State officials hope the building at Angola will be more secure than its other juvenile justice centers. Its concrete walls, individual cells and remote location – the prison is more than 20 miles away from the nearest town – should make it more difficult for incarcerated youth to terrorize each other, attack staff or run away.

But civil rights attorneys said a building on the grounds of an adult prison could not be transformed to adequately serve the juvenile justice system’s needs. Unlike the adult prison system, the purpose of the juvenile justice system is to be therapeutic and rehabilitative, not punitive. 

“Just as a leopard cannot change its spots, a facility designed to isolate men incarcerated on death row cannot change from an adult penal institution into a youth facility offering rehabilitation,” plaintiffs’ lawyers wrote in a legal brief earlier this month.

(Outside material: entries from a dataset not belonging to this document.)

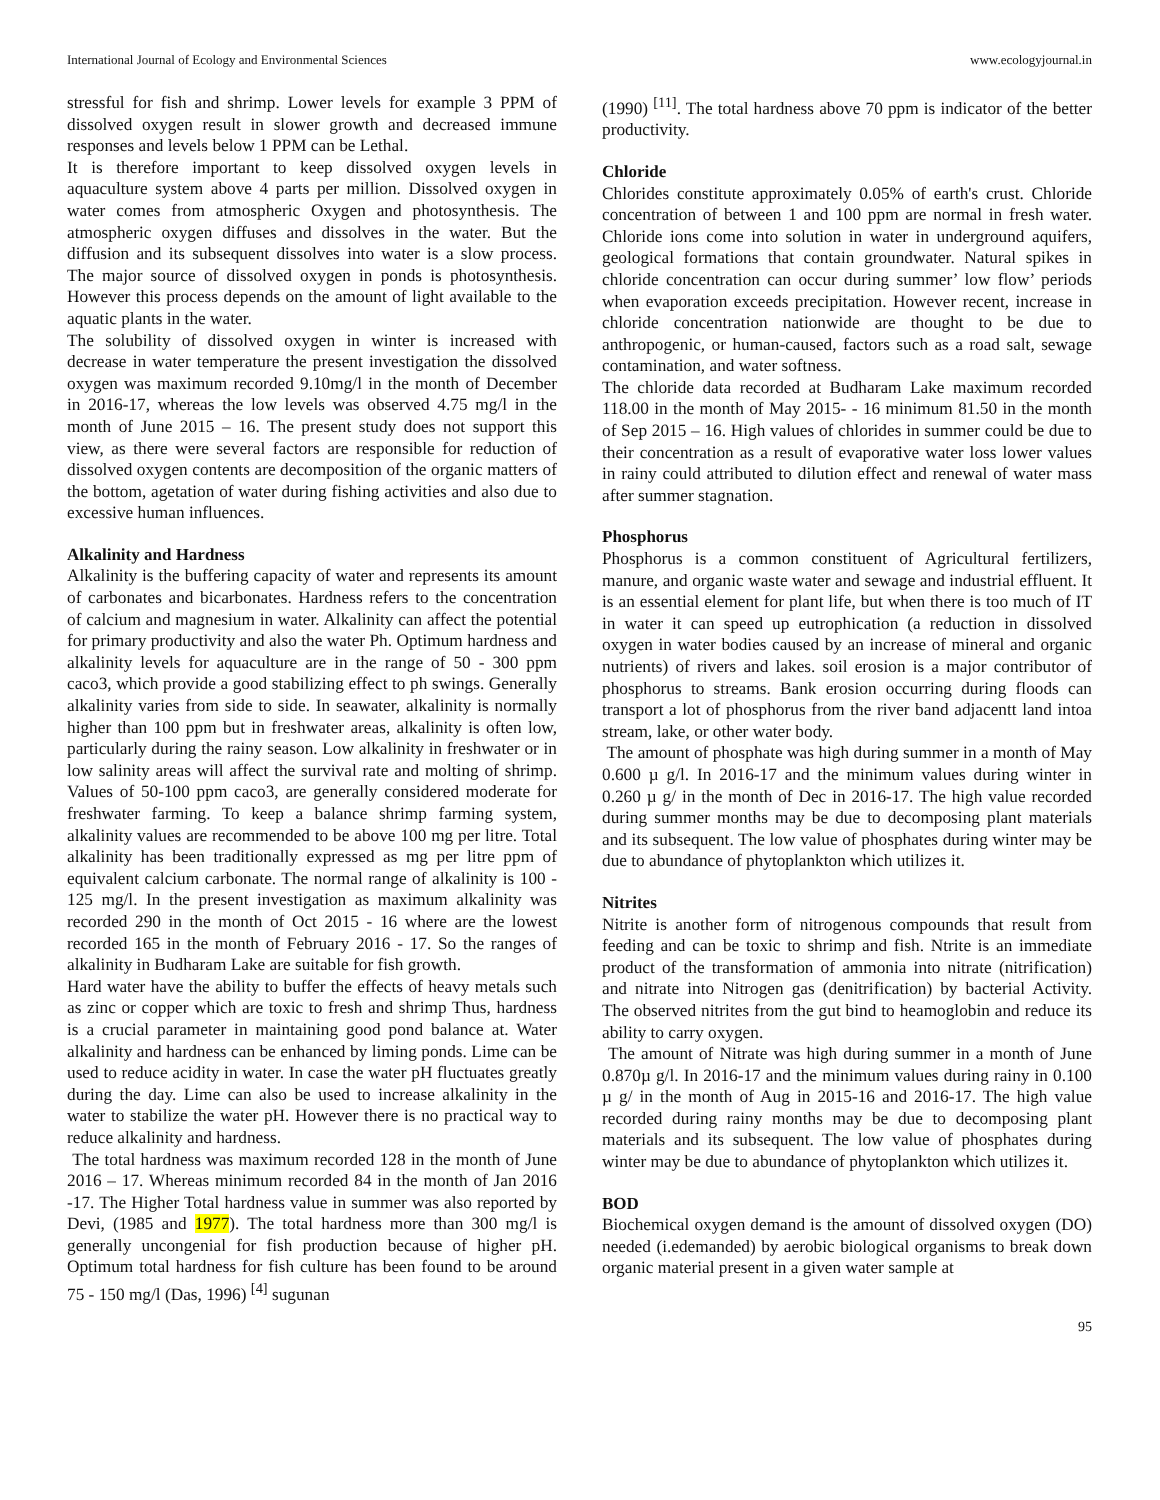International Journal of Ecology and Environmental Sciences www.ecologyjournal.in
stressful for fish and shrimp. Lower levels for example 3 PPM of dissolved oxygen result in slower growth and decreased immune responses and levels below 1 PPM can be Lethal.
It is therefore important to keep dissolved oxygen levels in aquaculture system above 4 parts per million. Dissolved oxygen in water comes from atmospheric Oxygen and photosynthesis. The atmospheric oxygen diffuses and dissolves in the water. But the diffusion and its subsequent dissolves into water is a slow process. The major source of dissolved oxygen in ponds is photosynthesis. However this process depends on the amount of light available to the aquatic plants in the water.
The solubility of dissolved oxygen in winter is increased with decrease in water temperature the present investigation the dissolved oxygen was maximum recorded 9.10mg/l in the month of December in 2016-17, whereas the low levels was observed 4.75 mg/l in the month of June 2015 – 16. The present study does not support this view, as there were several factors are responsible for reduction of dissolved oxygen contents are decomposition of the organic matters of the bottom, agetation of water during fishing activities and also due to excessive human influences.
Alkalinity and Hardness
Alkalinity is the buffering capacity of water and represents its amount of carbonates and bicarbonates. Hardness refers to the concentration of calcium and magnesium in water. Alkalinity can affect the potential for primary productivity and also the water Ph. Optimum hardness and alkalinity levels for aquaculture are in the range of 50 - 300 ppm caco3, which provide a good stabilizing effect to ph swings. Generally alkalinity varies from side to side. In seawater, alkalinity is normally higher than 100 ppm but in freshwater areas, alkalinity is often low, particularly during the rainy season. Low alkalinity in freshwater or in low salinity areas will affect the survival rate and molting of shrimp. Values of 50-100 ppm caco3, are generally considered moderate for freshwater farming. To keep a balance shrimp farming system, alkalinity values are recommended to be above 100 mg per litre. Total alkalinity has been traditionally expressed as mg per litre ppm of equivalent calcium carbonate. The normal range of alkalinity is 100 - 125 mg/l. In the present investigation as maximum alkalinity was recorded 290 in the month of Oct 2015 - 16 where are the lowest recorded 165 in the month of February 2016 - 17. So the ranges of alkalinity in Budharam Lake are suitable for fish growth.
Hard water have the ability to buffer the effects of heavy metals such as zinc or copper which are toxic to fresh and shrimp Thus, hardness is a crucial parameter in maintaining good pond balance at. Water alkalinity and hardness can be enhanced by liming ponds. Lime can be used to reduce acidity in water. In case the water pH fluctuates greatly during the day. Lime can also be used to increase alkalinity in the water to stabilize the water pH. However there is no practical way to reduce alkalinity and hardness.
The total hardness was maximum recorded 128 in the month of June 2016 – 17. Whereas minimum recorded 84 in the month of Jan 2016 -17. The Higher Total hardness value in summer was also reported by Devi, (1985 and 1977). The total hardness more than 300 mg/l is generally uncongenial for fish production because of higher pH. Optimum total hardness for fish culture has been found to be around 75 - 150 mg/l (Das, 1996) <sup>[4]</sup> sugunan
(1990) <sup>[11]</sup>. The total hardness above 70 ppm is indicator of the better productivity.
Chloride
Chlorides constitute approximately 0.05% of earth's crust. Chloride concentration of between 1 and 100 ppm are normal in fresh water. Chloride ions come into solution in water in underground aquifers, geological formations that contain groundwater. Natural spikes in chloride concentration can occur during summer’ low flow’ periods when evaporation exceeds precipitation. However recent, increase in chloride concentration nationwide are thought to be due to anthropogenic, or human-caused, factors such as a road salt, sewage contamination, and water softness.
The chloride data recorded at Budharam Lake maximum recorded 118.00 in the month of May 2015- - 16 minimum 81.50 in the month of Sep 2015 – 16. High values of chlorides in summer could be due to their concentration as a result of evaporative water loss lower values in rainy could attributed to dilution effect and renewal of water mass after summer stagnation.
Phosphorus
Phosphorus is a common constituent of Agricultural fertilizers, manure, and organic waste water and sewage and industrial effluent. It is an essential element for plant life, but when there is too much of IT in water it can speed up eutrophication (a reduction in dissolved oxygen in water bodies caused by an increase of mineral and organic nutrients) of rivers and lakes. soil erosion is a major contributor of phosphorus to streams. Bank erosion occurring during floods can transport a lot of phosphorus from the river band adjacentt land intoa stream, lake, or other water body.
The amount of phosphate was high during summer in a month of May 0.600 µ g/l. In 2016-17 and the minimum values during winter in 0.260 µ g/ in the month of Dec in 2016-17. The high value recorded during summer months may be due to decomposing plant materials and its subsequent. The low value of phosphates during winter may be due to abundance of phytoplankton which utilizes it.
Nitrites
Nitrite is another form of nitrogenous compounds that result from feeding and can be toxic to shrimp and fish. Ntrite is an immediate product of the transformation of ammonia into nitrate (nitrification) and nitrate into Nitrogen gas (denitrification) by bacterial Activity. The observed nitrites from the gut bind to heamoglobin and reduce its ability to carry oxygen.
The amount of Nitrate was high during summer in a month of June 0.870µ g/l. In 2016-17 and the minimum values during rainy in 0.100 µ g/ in the month of Aug in 2015-16 and 2016-17. The high value recorded during rainy months may be due to decomposing plant materials and its subsequent. The low value of phosphates during winter may be due to abundance of phytoplankton which utilizes it.
BOD
Biochemical oxygen demand is the amount of dissolved oxygen (DO) needed (i.edemanded) by aerobic biological organisms to break down organic material present in a given water sample at
95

Federal law also requires adult prisoners and incarcerated youth to be kept far enough apart that they cannot see or hear each other. Critics say that will be a challenge at Angola, which houses more than 4,000 incarcerated adults. 

Dick said in her opinion that she has faith the Office of Juvenile Justice will be able to maintain the required “sight and sound separation” between adults and youths however. 

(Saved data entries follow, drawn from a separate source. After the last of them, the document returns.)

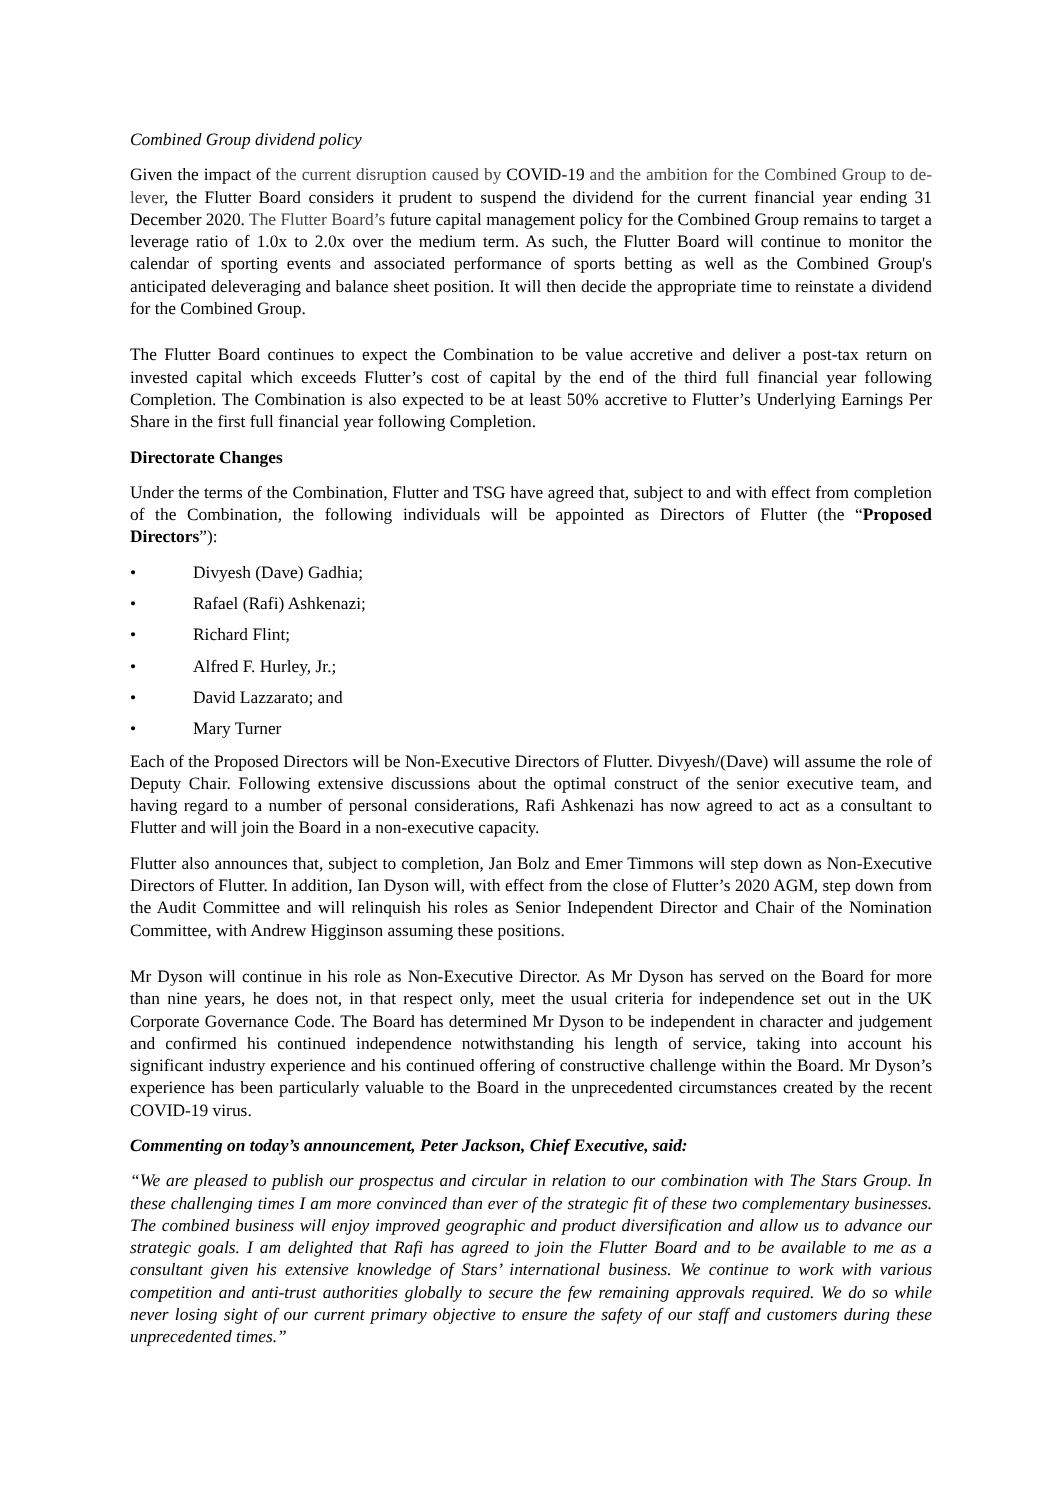Combined Group dividend policy
Given the impact of the current disruption caused by COVID-19 and the ambition for the Combined Group to de-lever, the Flutter Board considers it prudent to suspend the dividend for the current financial year ending 31 December 2020. The Flutter Board’s future capital management policy for the Combined Group remains to target a leverage ratio of 1.0x to 2.0x over the medium term. As such, the Flutter Board will continue to monitor the calendar of sporting events and associated performance of sports betting as well as the Combined Group's anticipated deleveraging and balance sheet position. It will then decide the appropriate time to reinstate a dividend for the Combined Group.
The Flutter Board continues to expect the Combination to be value accretive and deliver a post-tax return on invested capital which exceeds Flutter’s cost of capital by the end of the third full financial year following Completion. The Combination is also expected to be at least 50% accretive to Flutter’s Underlying Earnings Per Share in the first full financial year following Completion.
Directorate Changes
Under the terms of the Combination, Flutter and TSG have agreed that, subject to and with effect from completion of the Combination, the following individuals will be appointed as Directors of Flutter (the “Proposed Directors”):
• Divyesh (Dave) Gadhia;
• Rafael (Rafi) Ashkenazi;
• Richard Flint;
• Alfred F. Hurley, Jr.;
• David Lazzarato; and
• Mary Turner
Each of the Proposed Directors will be Non-Executive Directors of Flutter. Divyesh/(Dave) will assume the role of Deputy Chair. Following extensive discussions about the optimal construct of the senior executive team, and having regard to a number of personal considerations, Rafi Ashkenazi has now agreed to act as a consultant to Flutter and will join the Board in a non-executive capacity.
Flutter also announces that, subject to completion, Jan Bolz and Emer Timmons will step down as Non-Executive Directors of Flutter. In addition, Ian Dyson will, with effect from the close of Flutter’s 2020 AGM, step down from the Audit Committee and will relinquish his roles as Senior Independent Director and Chair of the Nomination Committee, with Andrew Higginson assuming these positions.
Mr Dyson will continue in his role as Non-Executive Director. As Mr Dyson has served on the Board for more than nine years, he does not, in that respect only, meet the usual criteria for independence set out in the UK Corporate Governance Code. The Board has determined Mr Dyson to be independent in character and judgement and confirmed his continued independence notwithstanding his length of service, taking into account his significant industry experience and his continued offering of constructive challenge within the Board. Mr Dyson’s experience has been particularly valuable to the Board in the unprecedented circumstances created by the recent COVID-19 virus.
Commenting on today’s announcement, Peter Jackson, Chief Executive, said:
“We are pleased to publish our prospectus and circular in relation to our combination with The Stars Group. In these challenging times I am more convinced than ever of the strategic fit of these two complementary businesses. The combined business will enjoy improved geographic and product diversification and allow us to advance our strategic goals. I am delighted that Rafi has agreed to join the Flutter Board and to be available to me as a consultant given his extensive knowledge of Stars’ international business. We continue to work with various competition and anti-trust authorities globally to secure the few remaining approvals required. We do so while never losing sight of our current primary objective to ensure the safety of our staff and customers during these unprecedented times.”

Among other things, the agency plans to wrap the perimeter fence encompassing the new juvenile justice facility with a solid fabric to prevent the adult prisoners and young people being able to see each other.

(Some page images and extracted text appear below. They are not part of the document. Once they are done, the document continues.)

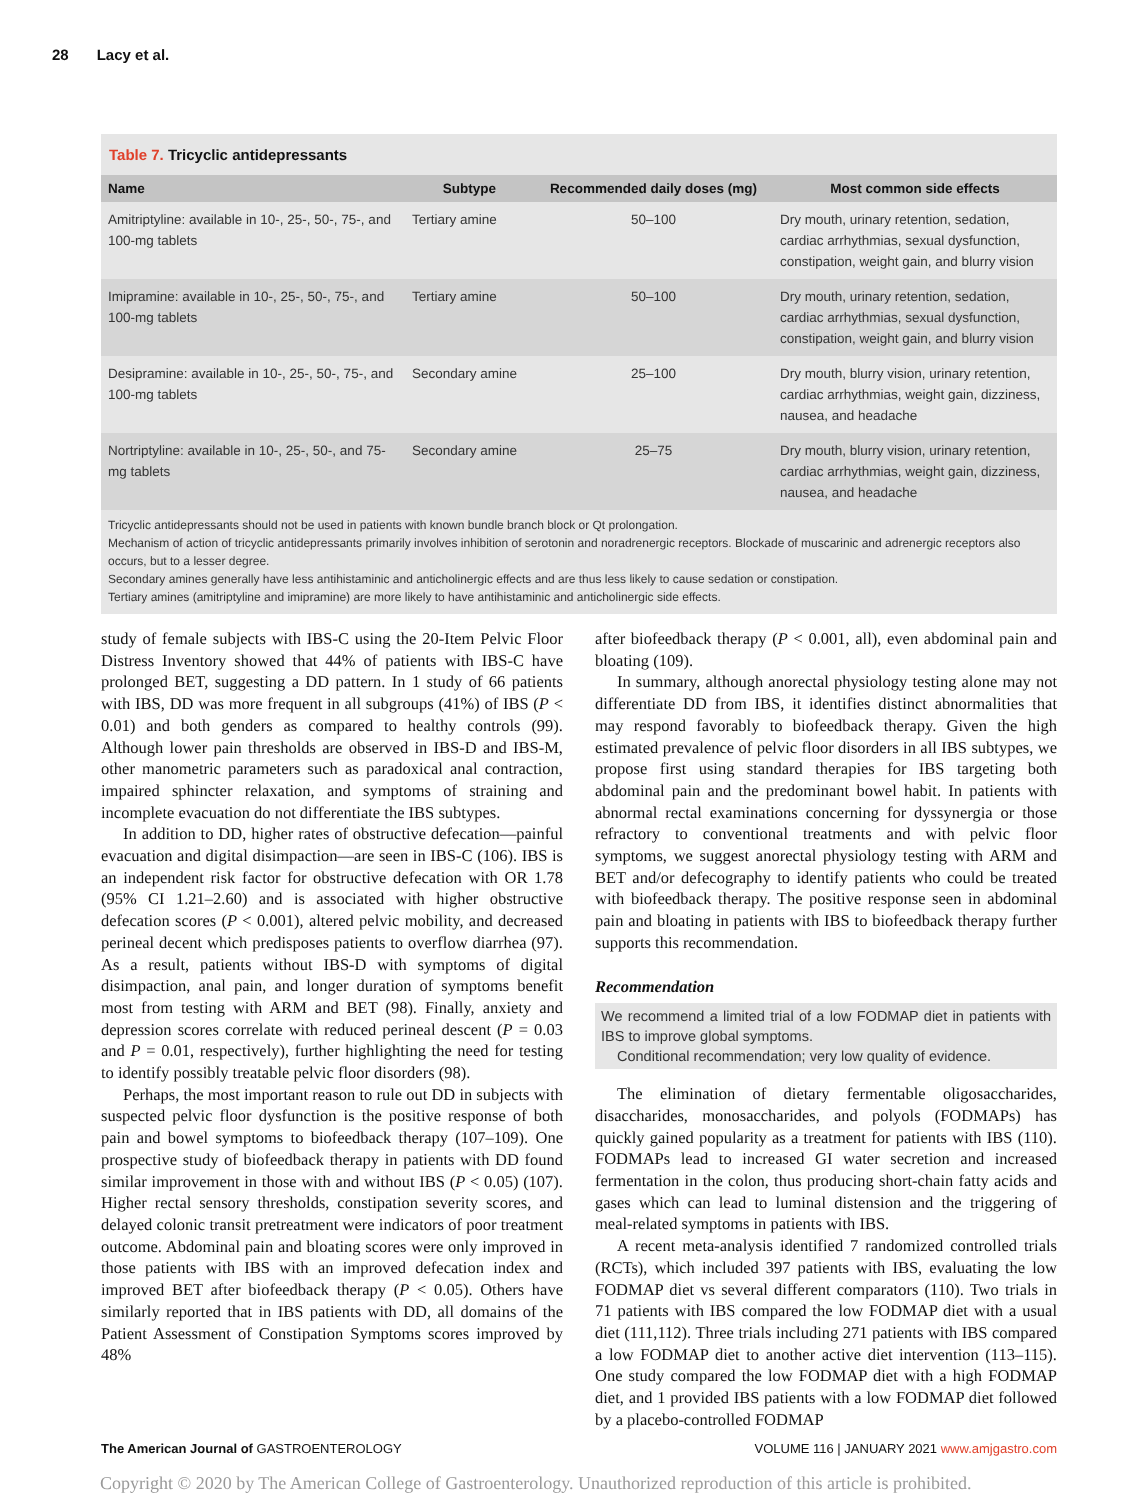28 Lacy et al.
Table 7. Tricyclic antidepressants
| Name | Subtype | Recommended daily doses (mg) | Most common side effects |
| --- | --- | --- | --- |
| Amitriptyline: available in 10-, 25-, 50-, 75-, and 100-mg tablets | Tertiary amine | 50–100 | Dry mouth, urinary retention, sedation, cardiac arrhythmias, sexual dysfunction, constipation, weight gain, and blurry vision |
| Imipramine: available in 10-, 25-, 50-, 75-, and 100-mg tablets | Tertiary amine | 50–100 | Dry mouth, urinary retention, sedation, cardiac arrhythmias, sexual dysfunction, constipation, weight gain, and blurry vision |
| Desipramine: available in 10-, 25-, 50-, 75-, and 100-mg tablets | Secondary amine | 25–100 | Dry mouth, blurry vision, urinary retention, cardiac arrhythmias, weight gain, dizziness, nausea, and headache |
| Nortriptyline: available in 10-, 25-, 50-, and 75-mg tablets | Secondary amine | 25–75 | Dry mouth, blurry vision, urinary retention, cardiac arrhythmias, weight gain, dizziness, nausea, and headache |
Tricyclic antidepressants should not be used in patients with known bundle branch block or Qt prolongation.
Mechanism of action of tricyclic antidepressants primarily involves inhibition of serotonin and noradrenergic receptors. Blockade of muscarinic and adrenergic receptors also occurs, but to a lesser degree.
Secondary amines generally have less antihistaminic and anticholinergic effects and are thus less likely to cause sedation or constipation.
Tertiary amines (amitriptyline and imipramine) are more likely to have antihistaminic and anticholinergic side effects.
study of female subjects with IBS-C using the 20-Item Pelvic Floor Distress Inventory showed that 44% of patients with IBS-C have prolonged BET, suggesting a DD pattern. In 1 study of 66 patients with IBS, DD was more frequent in all subgroups (41%) of IBS (P < 0.01) and both genders as compared to healthy controls (99). Although lower pain thresholds are observed in IBS-D and IBS-M, other manometric parameters such as paradoxical anal contraction, impaired sphincter relaxation, and symptoms of straining and incomplete evacuation do not differentiate the IBS subtypes.
In addition to DD, higher rates of obstructive defecation—painful evacuation and digital disimpaction—are seen in IBS-C (106). IBS is an independent risk factor for obstructive defecation with OR 1.78 (95% CI 1.21–2.60) and is associated with higher obstructive defecation scores (P < 0.001), altered pelvic mobility, and decreased perineal decent which predisposes patients to overflow diarrhea (97). As a result, patients without IBS-D with symptoms of digital disimpaction, anal pain, and longer duration of symptoms benefit most from testing with ARM and BET (98). Finally, anxiety and depression scores correlate with reduced perineal descent (P = 0.03 and P = 0.01, respectively), further highlighting the need for testing to identify possibly treatable pelvic floor disorders (98).
Perhaps, the most important reason to rule out DD in subjects with suspected pelvic floor dysfunction is the positive response of both pain and bowel symptoms to biofeedback therapy (107–109). One prospective study of biofeedback therapy in patients with DD found similar improvement in those with and without IBS (P < 0.05) (107). Higher rectal sensory thresholds, constipation severity scores, and delayed colonic transit pretreatment were indicators of poor treatment outcome. Abdominal pain and bloating scores were only improved in those patients with IBS with an improved defecation index and improved BET after biofeedback therapy (P < 0.05). Others have similarly reported that in IBS patients with DD, all domains of the Patient Assessment of Constipation Symptoms scores improved by 48%
after biofeedback therapy (P < 0.001, all), even abdominal pain and bloating (109).
In summary, although anorectal physiology testing alone may not differentiate DD from IBS, it identifies distinct abnormalities that may respond favorably to biofeedback therapy. Given the high estimated prevalence of pelvic floor disorders in all IBS subtypes, we propose first using standard therapies for IBS targeting both abdominal pain and the predominant bowel habit. In patients with abnormal rectal examinations concerning for dyssynergia or those refractory to conventional treatments and with pelvic floor symptoms, we suggest anorectal physiology testing with ARM and BET and/or defecography to identify patients who could be treated with biofeedback therapy. The positive response seen in abdominal pain and bloating in patients with IBS to biofeedback therapy further supports this recommendation.
Recommendation
We recommend a limited trial of a low FODMAP diet in patients with IBS to improve global symptoms.
Conditional recommendation; very low quality of evidence.
The elimination of dietary fermentable oligosaccharides, disaccharides, monosaccharides, and polyols (FODMAPs) has quickly gained popularity as a treatment for patients with IBS (110). FODMAPs lead to increased GI water secretion and increased fermentation in the colon, thus producing short-chain fatty acids and gases which can lead to luminal distension and the triggering of meal-related symptoms in patients with IBS.
A recent meta-analysis identified 7 randomized controlled trials (RCTs), which included 397 patients with IBS, evaluating the low FODMAP diet vs several different comparators (110). Two trials in 71 patients with IBS compared the low FODMAP diet with a usual diet (111,112). Three trials including 271 patients with IBS compared a low FODMAP diet to another active diet intervention (113–115). One study compared the low FODMAP diet with a high FODMAP diet, and 1 provided IBS patients with a low FODMAP diet followed by a placebo-controlled FODMAP
The American Journal of GASTROENTEROLOGY VOLUME 116 | JANUARY 2021 www.amjgastro.com
Copyright © 2020 by The American College of Gastroenterology. Unauthorized reproduction of this article is prohibited.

The judge is also confident that other problem areas at the Angola site – including lackluster recreational facilities and impersonal vistiaton areas for family visits – will be addressed before the building opens. 

The lawsuit was brought on behalf of an incarcerated minor, referred to as Alex A. in court documents, who is currently held at the Bridge City Center for Youth in Jefferson Parish. 

Alex A. has so much anxiety about potentially being moved to the Angola site that he has been pulling his own hair out, according to court documents.

In her ruling, Dick provided a history of Alex A.’s violent behavior. Through testimony to the court, he admitted to getting angry enough that he choked a person and broke another person’s nose. He also said he has masturbated to female juvenile justice staff and knocked one staff member unconscious during a riot at the Swanson Center for Youth. If he got angry enough, Alex A. told the court he might kill someone.

According to court documents, this type of record makes Alex A. an attractive candidate for transfer to the Angola facility, where officials say the most difficult incarcerated youth will have less opportunity to hurt others. 

But Alex A.’s primary concern about being moved to Angola, Dick wrote, was a fear of being assaulted by adult inmates. Assuming incarcerated youth were kept separate from the adults, as Dick believes they can be, Alex A.’s worries could be tempered. 

This case was always expected to be a tough one for the civil rights groups to win. 

Judges are reluctant to preemptively intervene in state government operations, and the legal threshold for blocking the state’s juvenile justice plan was high, said Aaron Clark-Rizzio, a former New Orleans public defender and executive director of the Louisiana Center for Children’s Rights. 

Dick also said as much in her own ruling. 

“Plaintiff elicited testimony of ‘best practices’ or prevailing industry standards; however, the Constitution does not require ‘best practices.’ Courts addressing the constitutional claims of juveniles in secure care stress this point,” she wrote.

“This solution [involving Angola] is distressing and not without consequence. That our society has such a choice to make is emblematic of grave underlying systemic social issues,” Dick said.